═══ INPUT MATERIAL ═══

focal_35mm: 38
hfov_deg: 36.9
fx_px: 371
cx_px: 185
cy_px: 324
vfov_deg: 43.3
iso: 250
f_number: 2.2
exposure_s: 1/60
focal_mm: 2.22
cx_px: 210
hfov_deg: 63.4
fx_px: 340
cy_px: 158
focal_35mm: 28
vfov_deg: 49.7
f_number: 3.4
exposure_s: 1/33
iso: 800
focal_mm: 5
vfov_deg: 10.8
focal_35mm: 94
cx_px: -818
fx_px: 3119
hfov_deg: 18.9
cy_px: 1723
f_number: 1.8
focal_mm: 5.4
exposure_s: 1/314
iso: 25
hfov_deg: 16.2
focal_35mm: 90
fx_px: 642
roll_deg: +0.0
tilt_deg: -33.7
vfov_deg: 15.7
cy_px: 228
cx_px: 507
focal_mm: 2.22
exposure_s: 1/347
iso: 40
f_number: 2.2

═══
═══ INPUT MATERIAL ═══

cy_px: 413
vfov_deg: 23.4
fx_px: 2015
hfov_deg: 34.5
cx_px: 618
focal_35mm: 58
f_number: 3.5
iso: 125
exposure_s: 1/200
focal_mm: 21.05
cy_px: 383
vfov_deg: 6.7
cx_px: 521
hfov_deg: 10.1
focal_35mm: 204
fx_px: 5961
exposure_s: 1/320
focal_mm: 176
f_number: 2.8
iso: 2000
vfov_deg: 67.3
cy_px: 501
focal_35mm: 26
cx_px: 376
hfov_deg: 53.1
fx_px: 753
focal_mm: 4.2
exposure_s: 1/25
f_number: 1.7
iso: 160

═══

__DIRECTIONS FOR THIS TASK__.
Could you reproduce exactly the lines of the entries above, from the one with "focal_35mm: 38" through the one with "focal_35mm: 90", and nothing else?

__WRITTEN ANSWER__.
focal_35mm: 38
hfov_deg: 36.9
fx_px: 371
cx_px: 185
cy_px: 324
vfov_deg: 43.3
iso: 250
f_number: 2.2
exposure_s: 1/60
focal_mm: 2.22
cx_px: 210
hfov_deg: 63.4
fx_px: 340
cy_px: 158
focal_35mm: 28
vfov_deg: 49.7
f_number: 3.4
exposure_s: 1/33
iso: 800
focal_mm: 5
vfov_deg: 10.8
focal_35mm: 94
cx_px: -818
fx_px: 3119
hfov_deg: 18.9
cy_px: 1723
f_number: 1.8
focal_mm: 5.4
exposure_s: 1/314
iso: 25
hfov_deg: 16.2
focal_35mm: 90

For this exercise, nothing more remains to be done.